Long-Term Outcomes for Arthroscopic Thermal Treatment for Scapholunate Ligament Injuries
30 April 2019
25 June 2019
02 August 2019 (online)
Background Arthroscopic electrothermal treatment of low-grade Geissler's scapholunate interosseous ligament (SLIL) tears has shown clinical benefit at short-term follow-up.
Questions/Purpose This study aims to evaluate the long-term functional outcomes in patients undergoing this treatment.
Patients and Methods A retrospective review of all patients treated between 2005 and 2013 was performed. Patients were excluded with less than 5 years of follow-up, the presence of static SLIL injuries, prior wrist surgery, and concomitant denervation. Symptom resolution, return to activity, postoperative complications, range of motion, grip strength, and subsequent treatment were recorded. Each patient completed Quick Disabilities of the Arm, Shoulder, and Hand (QuickDASH), Modified Mayo Wrist (MMW), and Patient-Rated Wrist Evaluation (PRWE) questionnaires.
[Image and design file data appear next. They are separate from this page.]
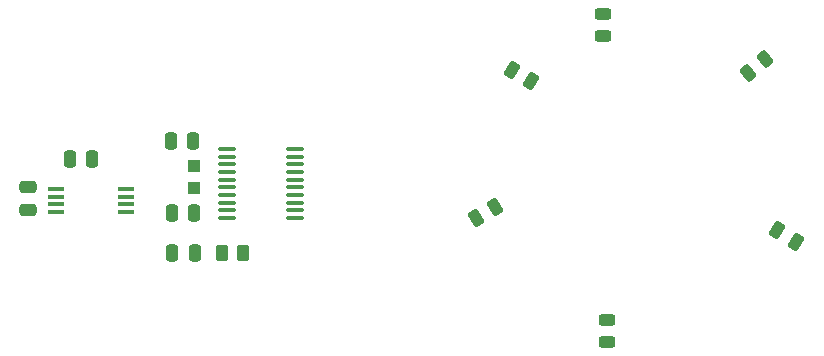
<source format=gbr>
%TF.GenerationSoftware,KiCad,Pcbnew,8.0.0*%
%TF.CreationDate,2024-03-19T15:36:10-05:00*%
%TF.ProjectId,NFCBuisnessV3,4e464342-7569-4736-9e65-737356332e6b,rev?*%
%TF.SameCoordinates,Original*%
%TF.FileFunction,Paste,Top*%
%TF.FilePolarity,Positive*%
%FSLAX46Y46*%
G04 Gerber Fmt 4.6, Leading zero omitted, Abs format (unit mm)*
G04 Created by KiCad (PCBNEW 8.0.0) date 2024-03-19 15:36:10*
%MOMM*%
%LPD*%
G01*
G04 APERTURE LIST*
G04 Aperture macros list*
%AMRoundRect*
0 Rectangle with rounded corners*
0 $1 Rounding radius*
0 $2 $3 $4 $5 $6 $7 $8 $9 X,Y pos of 4 corners*
0 Add a 4 corners polygon primitive as box body*
4,1,4,$2,$3,$4,$5,$6,$7,$8,$9,$2,$3,0*
0 Add four circle primitives for the rounded corners*
1,1,$1+$1,$2,$3*
1,1,$1+$1,$4,$5*
1,1,$1+$1,$6,$7*
1,1,$1+$1,$8,$9*
0 Add four rect primitives between the rounded corners*
20,1,$1+$1,$2,$3,$4,$5,0*
20,1,$1+$1,$4,$5,$6,$7,0*
20,1,$1+$1,$6,$7,$8,$9,0*
20,1,$1+$1,$8,$9,$2,$3,0*%
G04 Aperture macros list end*
%ADD10R,1.409700X0.355600*%
%ADD11R,1.100000X1.050000*%
%ADD12RoundRect,0.250000X0.250000X0.475000X-0.250000X0.475000X-0.250000X-0.475000X0.250000X-0.475000X0*%
%ADD13RoundRect,0.243750X-0.439219X-0.273249X-0.017031X-0.516999X0.439219X0.273249X0.017031X0.516999X0*%
%ADD14RoundRect,0.250000X-0.250000X-0.475000X0.250000X-0.475000X0.250000X0.475000X-0.250000X0.475000X0*%
%ADD15RoundRect,0.250000X0.475000X-0.250000X0.475000X0.250000X-0.475000X0.250000X-0.475000X-0.250000X0*%
%ADD16RoundRect,0.243750X0.106549X-0.506187X0.479995X-0.192828X-0.106549X0.506187X-0.479995X0.192828X0*%
%ADD17RoundRect,0.100000X-0.637500X-0.100000X0.637500X-0.100000X0.637500X0.100000X-0.637500X0.100000X0*%
%ADD18RoundRect,0.243750X0.017031X-0.516999X0.439219X-0.273249X-0.017031X0.516999X-0.439219X0.273249X0*%
%ADD19RoundRect,0.243750X-0.443921X-0.265542X-0.026052X-0.516623X0.443921X0.265542X0.026052X0.516623X0*%
%ADD20RoundRect,0.243750X0.456250X-0.243750X0.456250X0.243750X-0.456250X0.243750X-0.456250X-0.243750X0*%
%ADD21RoundRect,0.250000X-0.262500X-0.450000X0.262500X-0.450000X0.262500X0.450000X-0.262500X0.450000X0*%
G04 APERTURE END LIST*
D10*
%TO.C,U1*%
X119894500Y-90900042D03*
X119894500Y-91550028D03*
X119894500Y-92200014D03*
X119894500Y-92850000D03*
X125800000Y-92850000D03*
X125800000Y-92200014D03*
X125800000Y-91550028D03*
X125800000Y-90900042D03*
%TD*%
D11*
%TO.C,Y1*%
X131500000Y-90825000D03*
X131500000Y-88975000D03*
%TD*%
D12*
%TO.C,C5*%
X131550000Y-92900000D03*
X129650000Y-92900000D03*
%TD*%
%TO.C,C4*%
X131450000Y-86800000D03*
X129550000Y-86800000D03*
%TD*%
D13*
%TO.C,D2*%
X158438101Y-80781250D03*
X160061899Y-81718750D03*
%TD*%
D14*
%TO.C,C3*%
X131600000Y-96300000D03*
X129700000Y-96300000D03*
%TD*%
%TO.C,C1*%
X121000000Y-88350000D03*
X122900000Y-88350000D03*
%TD*%
D15*
%TO.C,C2*%
X117500000Y-92647500D03*
X117500000Y-90747500D03*
%TD*%
D16*
%TO.C,D4*%
X178450000Y-81050000D03*
X179886334Y-79844774D03*
%TD*%
D17*
%TO.C,U2*%
X134375000Y-87500000D03*
X134375000Y-88150000D03*
X134375000Y-88800000D03*
X134375000Y-89450000D03*
X134375000Y-90100000D03*
X134375000Y-90750000D03*
X134375000Y-91400000D03*
X134375000Y-92050000D03*
X134375000Y-92700000D03*
X134375000Y-93350000D03*
X140100000Y-93350000D03*
X140100000Y-92700000D03*
X140100000Y-92050000D03*
X140100000Y-91400000D03*
X140100000Y-90750000D03*
X140100000Y-90100000D03*
X140100000Y-89450000D03*
X140100000Y-88800000D03*
X140100000Y-88150000D03*
X140100000Y-87500000D03*
%TD*%
D18*
%TO.C,D1*%
X155426202Y-93387500D03*
X157050000Y-92450000D03*
%TD*%
D19*
%TO.C,D5*%
X180900000Y-94400000D03*
X182507188Y-95365696D03*
%TD*%
D20*
%TO.C,D3*%
X166150000Y-77950000D03*
X166150000Y-76075000D03*
%TD*%
%TO.C,D6*%
X166500000Y-103825000D03*
X166500000Y-101950000D03*
%TD*%
D21*
%TO.C,R1*%
X133887500Y-96300000D03*
X135712500Y-96300000D03*
%TD*%
M02*

</source>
Results Nine patients underwent treatment for Geissler's grade I, II, and III SLIL injuries with a mean 7 years (range: 5–11 years) of follow-up. Mean grip strength was 99% of the nonsurgical extremity. Wrist motion was near symmetric with a mean of 76 (±14), 74 (±8), 21 (±13), and 40 degrees (±13) for wrist flexion, extension, radial deviation, and ulnar deviation. QuickDASH improved significantly by a mean 39 points (50 (preoperative)–11 [postoperative], p = 0.009). Postoperative MMW and PRWE scores were 83 and 14, respectively. Visual analog scale (VAS) score was 1.4. A total of 90% was returned to their preinjury level of function or higher.
Conclusions Arthroscopic electrothermal treatment of low-grade Geissler's SLIL tears demonstrates excellent objective and subjective outcomes at a minimum 5-year follow-up, providing evidence that this is an effective, safe, and, most importantly, durable-therapeutic modality.
Level of Evidence This is a Level IV, case series study.
Ethical Review Committee Statement
This study was approved by the human subjects in medical research panel of the Stanford University institutional review board (eProtocol# 38220).
The study was conducted at Stanford University Medical Center.